Logging — Deep Dive
Level: Beginner → Intermediate
Pre-reading: 07 · Observability
Structured Logging
Structured logging outputs machine-parseable log entries (JSON) instead of plain text. Essential for log aggregation and querying.
Plain Text vs Structured
# Plain text (hard to parse)
2024-01-15 10:23:45 INFO OrderService - Order placed: 12345 for customer 67890
# Structured (JSON)
{"timestamp":"2024-01-15T10:23:45Z","level":"INFO","service":"order-service","message":"Order placed","orderId":"12345","customerId":"67890","amount":99.99}
Log Levels
| Level | When to Use | Example |
|---|---|---|
| ERROR | Failure needing action | Payment failed, DB connection lost |
| WARN | Degraded but working | Cache miss, retry succeeded |
| INFO | Business events | Order placed, user logged in |
| DEBUG | Development details | Request payload, SQL query |
| TRACE | Fine-grained | Method entry/exit (rarely in prod) |
Never DEBUG in production
DEBUG logs are verbose and can expose sensitive data. Use INFO for production; enable DEBUG only when troubleshooting.
Correlation IDs
Track requests across services with a unique correlation ID.
sequenceDiagram
participant C as Client
participant G as Gateway
participant O as Order Service
participant P as Payment Service
C->>G: Request
Note over G: Generate correlationId: abc123
G->>O: X-Correlation-ID: abc123
O->>P: X-Correlation-ID: abc123
Note over C,P: All logs include correlationId
Implementation (Spring)
@Component
public class CorrelationIdFilter implements Filter {
@Override
public void doFilter(ServletRequest request, ServletResponse response, FilterChain chain) {
HttpServletRequest req = (HttpServletRequest) request;
String correlationId = req.getHeader("X-Correlation-ID");
if (correlationId == null) {
correlationId = UUID.randomUUID().toString();
}
MDC.put("correlationId", correlationId);
try {
chain.doFilter(request, response);
} finally {
MDC.clear();
}
}
}
// Logback config includes MDC
// logback-spring.xml: %d{ISO8601} [%X{correlationId}] %-5level %logger - %msg%n
Log Aggregation Architecture
graph LR
A1[App 1] -->|stdout| F[Fluent Bit]
A2[App 2] -->|stdout| F
A3[App 3] -->|stdout| F
F --> ES[(Elasticsearch)]
ES --> K[Kibana]
ELK Stack
| Component | Role |
|---|---|
| Elasticsearch | Storage and search |
| Logstash / Fluent Bit | Collection and parsing |
| Kibana | Visualization and dashboards |
Alternative: Grafana Loki
- Uses same labels as Prometheus
- More lightweight than Elasticsearch
- Query with LogQL
What to Log
| Log | Don't Log |
|---|---|
| Request ID, user ID | Passwords |
| Business events | Credit card numbers |
| Error details | PII (unless required) |
| Performance metrics | Full request bodies |
| State transitions | Sensitive tokens |
Spring Boot Logging
logging:
level:
root: INFO
com.example: DEBUG
org.springframework.web: WARN
pattern:
console: '{"timestamp":"%d","level":"%p","service":"${spring.application.name}","correlationId":"%X{correlationId}","logger":"%logger","message":"%m"}%n'
Why use structured logging over plain text?

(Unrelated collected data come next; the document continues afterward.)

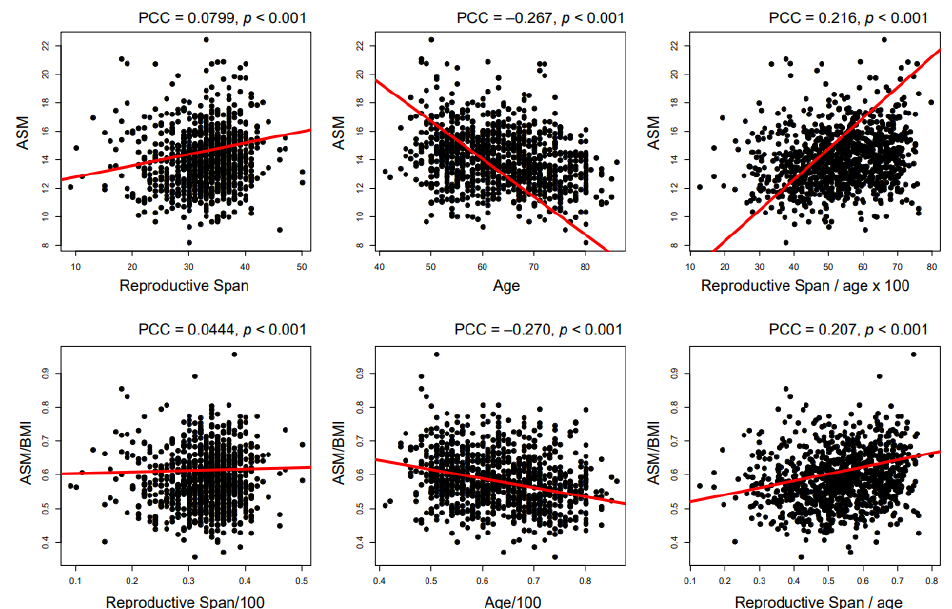
Figure 1. Association between reproductive span and muscle amount. (ASM, appendicular skeletal muscle; BMI, body mass index; PCC, Pearson correlation coefficient).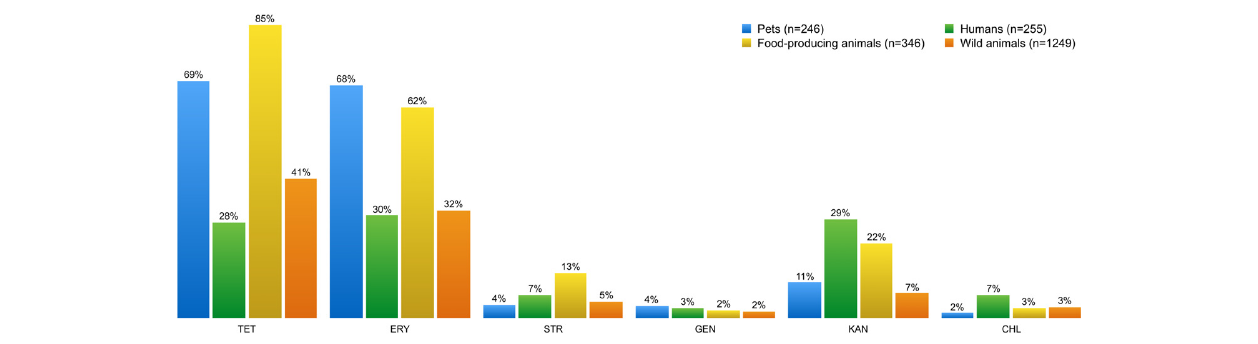
FIGURE 6 | Percentage of phenotypic antibiotic resistance detected in Enterococcus spp. isolates from each of the four sampling groups. Enterococci isolates showed high resistance levels to tetracycline and erythromycin, regardless of the source. However, food-producing animals and pets stand out from the other sampling groups. Streptomycin, kanamycin, and chloramphenicol-resistant enterococci are more frequent in samples from humans than from other sources. TET, tetracycline; ERY, erythromycin; STR, streptomycin; GEN, gentamicin, KAN, kanamycin; CHL, chloramphenicol.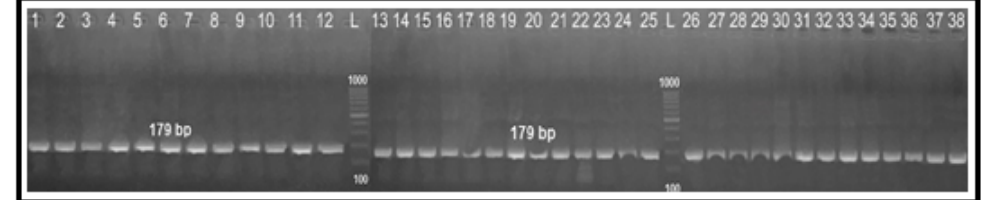
Figure 7. PCR-restriction fragment length polymorphism patterns obtained after digestion of gyrA PCR products with FastDigest Rsa I enzyme. Lane L: 100 bp DNA ladder and lanes 1–38: PCR-RFLP fragments obtained for Campylobacter species isolated from human and chicken samples.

(1) Queryable — filter by orderId, customerId, etc. (2) Parseable — automated analysis possible. (3) Consistent — all logs have same format. (4) Aggregation-friendly — works with ELK, Loki. Plain text requires regex parsing which is fragile.
How do you ensure correlation IDs propagate across async calls?
For async (Kafka, queues): include correlationId in message headers. Consumer extracts and sets in MDC. For reactive/WebFlux: use Context propagation. For threads: wrap executors to propagate MDC.
What's the difference between logging and distributed tracing?
Logging captures discrete events with context. Tracing captures the full journey of a request across services with timing. Logs tell you what happened; traces tell you where time was spent. Use both: correlate logs by trace ID.